• **任务要求**:
将下方关于NanoLuc荧光素酶的文本逐字完整返回。

揭示NanoLuc荧光素酶的机制和变构行为

在生物医学研究和药物开发领域，生物发光成像技术因其高信噪比而被广泛应用于细胞测定和动物成像研究。然而，传统的荧光素酶种类有限，限制了同时成像多个分子和细胞事件的能力。为了突破这一限制，科学家们开发了一种新型的ATP非依赖性荧光素酶——NanoLuc(NL)，它源自深海虾Oplophorus gracilirostris，并经过工程改造以增强蛋白质稳定性。NanoLuc作为一种小型(19 kDa)、高亮度的荧光素酶，其亮度是传统萤火虫或海肾荧光素酶的100倍，并且使用furimazine作为底物产生明亮的辉光型发光。

NanoLuc的意义在于其为双报告基因生物发光分子成像提供了新的可能。它不仅可以在活体小鼠的表层和深层组织中成像，而且其生物发光随时间的变化可以用来定量肿瘤生长，甚至在少量血清中也能检测到分泌的NL。此外，NanoLuc与萤火虫荧光素酶的结合使用，为在完整细胞和活体小鼠中定量TGF-β信号传导的两个关键步骤提供了一种新型双荧光素酶成像策略，从而在正常生理、疾病和药物开发中扩展了信号转导的成像能力。NanoLuc的作用不仅体现在其高灵敏度和高稳定性上，它还具有更小的尺寸，这使得在标记细胞和蛋白质时对样本的侵入性更小，有助于保持细胞或组织的天然状态。NanoLuc的快速反应、低背景发光和多样灵活等特点，使其在生物学和医学研究中具有广泛的应用前景。因此，NanoLuc作为一种新的报告基因，不仅增强了我们对生物过程的理解和疾病机理的研究，而且在开发潜在治疗方法和疗法方面发挥了重要作用。

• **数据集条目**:
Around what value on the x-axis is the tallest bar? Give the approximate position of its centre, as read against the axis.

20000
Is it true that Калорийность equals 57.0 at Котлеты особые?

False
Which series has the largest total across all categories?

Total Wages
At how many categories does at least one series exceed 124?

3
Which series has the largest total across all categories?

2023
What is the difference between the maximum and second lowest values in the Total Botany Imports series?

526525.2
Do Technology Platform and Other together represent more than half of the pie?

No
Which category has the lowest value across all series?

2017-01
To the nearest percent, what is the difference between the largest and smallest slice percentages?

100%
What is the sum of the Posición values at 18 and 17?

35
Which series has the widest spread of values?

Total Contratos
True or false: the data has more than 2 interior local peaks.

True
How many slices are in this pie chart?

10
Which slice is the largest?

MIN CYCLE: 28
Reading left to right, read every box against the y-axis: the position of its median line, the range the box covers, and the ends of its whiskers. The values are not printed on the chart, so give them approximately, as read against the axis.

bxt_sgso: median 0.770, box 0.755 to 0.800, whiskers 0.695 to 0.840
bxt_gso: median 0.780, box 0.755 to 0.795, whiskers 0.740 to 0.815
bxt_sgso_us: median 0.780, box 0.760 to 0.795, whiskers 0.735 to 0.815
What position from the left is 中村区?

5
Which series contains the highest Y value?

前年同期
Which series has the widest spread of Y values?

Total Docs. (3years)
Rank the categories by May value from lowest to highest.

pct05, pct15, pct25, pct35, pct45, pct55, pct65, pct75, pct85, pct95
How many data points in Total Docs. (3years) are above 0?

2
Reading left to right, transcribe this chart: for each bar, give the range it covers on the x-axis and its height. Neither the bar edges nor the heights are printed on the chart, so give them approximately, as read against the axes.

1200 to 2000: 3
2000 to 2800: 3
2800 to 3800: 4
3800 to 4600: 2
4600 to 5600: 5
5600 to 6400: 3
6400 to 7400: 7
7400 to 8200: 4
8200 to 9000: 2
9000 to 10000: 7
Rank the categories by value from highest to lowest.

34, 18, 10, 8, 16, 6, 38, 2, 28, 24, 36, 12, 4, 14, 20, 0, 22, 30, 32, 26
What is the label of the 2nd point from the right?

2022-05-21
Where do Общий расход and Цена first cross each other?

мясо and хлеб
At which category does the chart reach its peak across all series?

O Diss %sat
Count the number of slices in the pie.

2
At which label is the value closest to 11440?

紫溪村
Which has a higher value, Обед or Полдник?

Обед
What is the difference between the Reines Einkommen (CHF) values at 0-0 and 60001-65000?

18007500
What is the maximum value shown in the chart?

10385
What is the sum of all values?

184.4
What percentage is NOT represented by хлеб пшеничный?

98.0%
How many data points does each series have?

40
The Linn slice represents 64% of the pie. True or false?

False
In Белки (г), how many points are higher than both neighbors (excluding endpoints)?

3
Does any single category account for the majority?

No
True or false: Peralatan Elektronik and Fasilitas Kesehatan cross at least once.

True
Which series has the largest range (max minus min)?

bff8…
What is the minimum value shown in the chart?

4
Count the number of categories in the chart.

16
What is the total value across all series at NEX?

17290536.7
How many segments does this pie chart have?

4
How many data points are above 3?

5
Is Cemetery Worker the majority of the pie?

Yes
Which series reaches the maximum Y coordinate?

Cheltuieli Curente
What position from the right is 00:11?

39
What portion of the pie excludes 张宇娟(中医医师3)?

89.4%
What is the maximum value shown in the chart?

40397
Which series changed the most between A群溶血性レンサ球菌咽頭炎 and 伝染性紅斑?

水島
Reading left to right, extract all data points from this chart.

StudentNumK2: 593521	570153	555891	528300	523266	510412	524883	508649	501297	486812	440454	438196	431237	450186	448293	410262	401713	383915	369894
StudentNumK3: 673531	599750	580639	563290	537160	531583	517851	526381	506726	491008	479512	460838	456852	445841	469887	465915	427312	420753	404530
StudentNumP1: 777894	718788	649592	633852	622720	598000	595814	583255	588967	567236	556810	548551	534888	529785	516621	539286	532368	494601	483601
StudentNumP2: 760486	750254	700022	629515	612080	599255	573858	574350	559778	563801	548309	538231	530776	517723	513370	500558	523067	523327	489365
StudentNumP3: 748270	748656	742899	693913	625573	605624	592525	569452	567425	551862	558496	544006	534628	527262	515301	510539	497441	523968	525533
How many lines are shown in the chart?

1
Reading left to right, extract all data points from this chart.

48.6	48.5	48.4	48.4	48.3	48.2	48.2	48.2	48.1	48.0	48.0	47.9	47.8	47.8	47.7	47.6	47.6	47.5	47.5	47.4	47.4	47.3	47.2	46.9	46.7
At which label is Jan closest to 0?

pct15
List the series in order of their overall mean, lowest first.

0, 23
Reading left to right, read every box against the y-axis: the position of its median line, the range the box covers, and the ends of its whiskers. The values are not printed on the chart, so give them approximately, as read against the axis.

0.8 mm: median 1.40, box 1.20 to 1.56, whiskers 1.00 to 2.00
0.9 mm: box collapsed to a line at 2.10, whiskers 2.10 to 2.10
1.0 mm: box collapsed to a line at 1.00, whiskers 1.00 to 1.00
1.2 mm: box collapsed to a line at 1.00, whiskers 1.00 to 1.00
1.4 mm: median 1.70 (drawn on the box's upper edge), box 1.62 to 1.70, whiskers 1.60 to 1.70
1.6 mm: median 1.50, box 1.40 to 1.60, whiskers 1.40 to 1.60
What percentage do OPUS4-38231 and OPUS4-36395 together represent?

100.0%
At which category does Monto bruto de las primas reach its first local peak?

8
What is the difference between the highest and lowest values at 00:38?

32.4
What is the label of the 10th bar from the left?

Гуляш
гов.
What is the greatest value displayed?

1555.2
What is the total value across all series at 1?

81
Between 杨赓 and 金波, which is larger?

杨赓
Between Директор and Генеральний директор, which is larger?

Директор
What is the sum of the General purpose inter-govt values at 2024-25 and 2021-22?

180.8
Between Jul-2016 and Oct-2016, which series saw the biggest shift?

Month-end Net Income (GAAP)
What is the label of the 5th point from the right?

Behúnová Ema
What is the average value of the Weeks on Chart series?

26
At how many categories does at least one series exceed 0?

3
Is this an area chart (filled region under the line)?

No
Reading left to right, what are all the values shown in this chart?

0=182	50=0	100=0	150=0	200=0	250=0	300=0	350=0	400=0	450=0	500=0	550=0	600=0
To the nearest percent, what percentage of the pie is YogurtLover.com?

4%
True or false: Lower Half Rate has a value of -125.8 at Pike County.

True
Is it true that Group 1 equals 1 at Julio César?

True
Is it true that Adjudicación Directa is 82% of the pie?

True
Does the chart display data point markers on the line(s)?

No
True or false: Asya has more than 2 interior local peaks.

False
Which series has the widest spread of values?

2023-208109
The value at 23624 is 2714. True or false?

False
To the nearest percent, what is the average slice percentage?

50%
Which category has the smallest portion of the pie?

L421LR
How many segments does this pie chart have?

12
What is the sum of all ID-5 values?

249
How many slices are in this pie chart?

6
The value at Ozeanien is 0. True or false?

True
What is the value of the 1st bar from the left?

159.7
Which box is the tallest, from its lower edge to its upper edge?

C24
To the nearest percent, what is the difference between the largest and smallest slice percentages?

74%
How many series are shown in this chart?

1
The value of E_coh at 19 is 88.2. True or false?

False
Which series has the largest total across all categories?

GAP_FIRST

• **参考解答**:
揭示NanoLuc荧光素酶的机制和变构行为

在生物医学研究和药物开发领域，生物发光成像技术因其高信噪比而被广泛应用于细胞测定和动物成像研究。然而，传统的荧光素酶种类有限，限制了同时成像多个分子和细胞事件的能力。为了突破这一限制，科学家们开发了一种新型的ATP非依赖性荧光素酶——NanoLuc(NL)，它源自深海虾Oplophorus gracilirostris，并经过工程改造以增强蛋白质稳定性。NanoLuc作为一种小型(19 kDa)、高亮度的荧光素酶，其亮度是传统萤火虫或海肾荧光素酶的100倍，并且使用furimazine作为底物产生明亮的辉光型发光。

NanoLuc的意义在于其为双报告基因生物发光分子成像提供了新的可能。它不仅可以在活体小鼠的表层和深层组织中成像，而且其生物发光随时间的变化可以用来定量肿瘤生长，甚至在少量血清中也能检测到分泌的NL。此外，NanoLuc与萤火虫荧光素酶的结合使用，为在完整细胞和活体小鼠中定量TGF-β信号传导的两个关键步骤提供了一种新型双荧光素酶成像策略，从而在正常生理、疾病和药物开发中扩展了信号转导的成像能力。NanoLuc的作用不仅体现在其高灵敏度和高稳定性上，它还具有更小的尺寸，这使得在标记细胞和蛋白质时对样本的侵入性更小，有助于保持细胞或组织的天然状态。NanoLuc的快速反应、低背景发光和多样灵活等特点，使其在生物学和医学研究中具有广泛的应用前景。因此，NanoLuc作为一种新的报告基因，不仅增强了我们对生物过程的理解和疾病机理的研究，而且在开发潜在治疗方法和疗法方面发挥了重要作用。